Paranthan Chemicals which produced caustic soda and allied products was destroyed by terrorists thereby creating a demand for imported salt allied products such as caustic soda, soda ash, chlorine, bleaching powder and hydrochloric acid which have a high commercial value of over one billion rupees in foreign exchange.

The entire national need of these products are being imported whereas Sri Lanka was self-sufficient in these chemicals 30–35 years ago when Paranthan Chemicals was in operation. The largest consumers of caustic soda are soap and detergent factories, plastic, paint and pharmaceutical industries.

Large quantities of caustic soda are also used in the textile, paper and rubber industries and in the production of synthetic fibres. While chlorine, bleaching powder and soda ash are used in large quantities in water treatment applications.

The per capita consumption of salt in Sri Lanka is around 7.5 kilograms whereas in Europe it is less than 4 kilograms. High salt consumption could lead to heart diseases but according to data such risks could be reduced by 40 percent if the consumption of sodium chloride is reduced by around 20 percent.
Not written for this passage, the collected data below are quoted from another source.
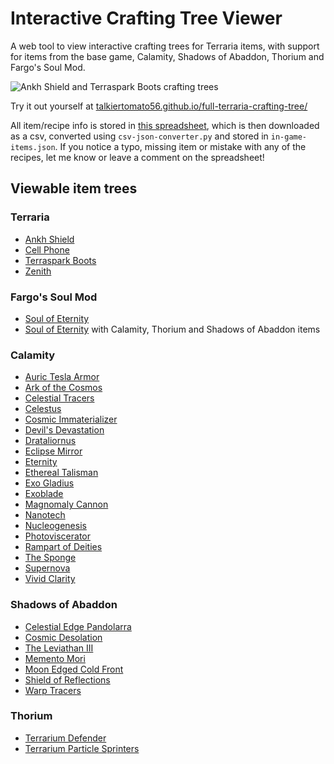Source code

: # Interactive Crafting Tree Viewer

A web tool to view interactive crafting trees for Terraria items, with support for items from the base game, Calamity, Shadows of Abaddon, Thorium and Fargo's Soul Mod.

![Ankh Shield and Terraspark Boots crafting trees](https://i.imgur.com/teAoY1e.jpeg)

Try it out yourself at [talkiertomato56.github.io/full-terraria-crafting-tree/](https://talkiertomato56.github.io/full-terraria-crafting-tree/)

All item/recipe info is stored in [this spreadsheet](https://docs.google.com/spreadsheets/d/1FiOxJA6pddiJBczLjyJC18MeN1E6jUv0p07iz6CuVzA/edit?usp=sharing), which is then downloaded as a csv, converted using `csv-json-converter.py` and stored in `in-game-items.json`. If you notice a typo, missing item or mistake with any of the recipes, let me know or leave a comment on the spreadsheet!

## Viewable item trees

### Terraria

- [Ankh Shield](https://terraria.fandom.com/wiki/Ankh_Shield)
- [Cell Phone](https://terraria.fandom.com/wiki/Cell_Phone)
- [Terraspark Boots](https://terraria.fandom.com/wiki/Terraspark_Boots)
- [Zenith](https://terraria.fandom.com/wiki/Zenith)

### Fargo's Soul Mod

- [Soul of Eternity](https://terrariamods.fandom.com/wiki/Fargo's_Mod/Soul_of_Eternity)
- [Soul of Eternity](https://terrariamods.fandom.com/wiki/Fargo's_Mod/Soul_of_Eternity) with Calamity, Thorium and Shadows of Abaddon items

### Calamity

- [Auric Tesla Armor](https://calamitymod.fandom.com/wiki/Auric_Tesla_armor)
- [Ark of the Cosmos](https://calamitymod.fandom.com/wiki/Ark_of_the_Cosmos)
- [Celestial Tracers](https://calamitymod.fandom.com/wiki/Celestial_Tracers)
- [Celestus](https://calamitymod.fandom.com/wiki/Celestus)
- [Cosmic Immaterializer](https://calamitymod.fandom.com/wiki/Cosmic_Immaterializer)
- [Devil's Devastation](https://calamitymod.fandom.com/wiki/Devil%27s_Devastation)
- [Drataliornus](https://calamitymod.fandom.com/wiki/Drataliornus)
- [Eclipse Mirror](https://calamitymod.fandom.com/wiki/Eclipse_Mirror)
- [Eternity](https://calamitymod.fandom.com/wiki/Eternity)
- [Ethereal Talisman](https://calamitymod.fandom.com/wiki/Ethereal_Talisman)
- [Exo Gladius](https://calamitymod.fandom.com/wiki/Exo_Gladius)
- [Exoblade](https://calamitymod.fandom.com/wiki/Exoblade)
- [Magnomaly Cannon](https://calamitymod.fandom.com/wiki/Magnomaly_Cannon)
- [Nanotech](https://calamitymod.fandom.com/wiki/Nanotech)
- [Nucleogenesis](https://calamitymod.fandom.com/wiki/Nucleogenesis)
- [Photoviscerator](https://calamitymod.fandom.com/wiki/Photoviscerator)
- [Rampart of Deities](https://calamitymod.fandom.com/wiki/Rampart_of_Deities)
- [The Sponge](https://calamitymod.fandom.com/wiki/The_Sponge)
- [Supernova](https://calamitymod.fandom.com/wiki/Supernova)
- [Vivid Clarity](https://calamitymod.fandom.com/wiki/Vivid_Clarity)

### Shadows of Abaddon

- [Celestial Edge Pandolarra](https://shadowsofabaddon.fandom.com/wiki/Celestial_Edge_Pandolarra)
- [Cosmic Desolation](https://shadowsofabaddon.fandom.com/wiki/Cosmic_Desolation)
- [The Leviathan III](https://shadowsofabaddon.fandom.com/wiki/The_Leviathan_III)
- [Memento Mori](https://shadowsofabaddon.fandom.com/wiki/Memento_Mori)
- [Moon Edged Cold Front](https://shadowsofabaddon.fandom.com/wiki/Moon_Edged_Cold_Front)
- [Shield of Reflections](https://shadowsofabaddon.fandom.com/wiki/Shield_of_Reflections)
- [Warp Tracers](https://shadowsofabaddon.fandom.com/wiki/Warp_Tracers)
### Thorium

- [Terrarium Defender](https://thoriummod.fandom.com/wiki/Terrarium_Defender)
- [Terrarium Particle Sprinters](https://thoriummod.fandom.com/wiki/Terrarium_Particle_Sprinters)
This is practised in some countries by replacing about 20% of the salt with potassium chloride. In addition to low sodium salt, dual fortification of salt with iron avoids iron deficiencies and is commercially available in international markets with the support of UNICEF. But in Sri Lanka only iodine is permitted to be included in common salt for consumption purposes, which is a barrier to value added salt.

We have called upon the authorities to introduce 'low sodium salt' and 'dual fortified salt' as our CSR program.

In 2013-14, Raigam Wayamba Saltern Plc recorded a turnover of Rs. 339 million in its first three quarters compared to Rs. 226 million in the corresponding period of 2012-13.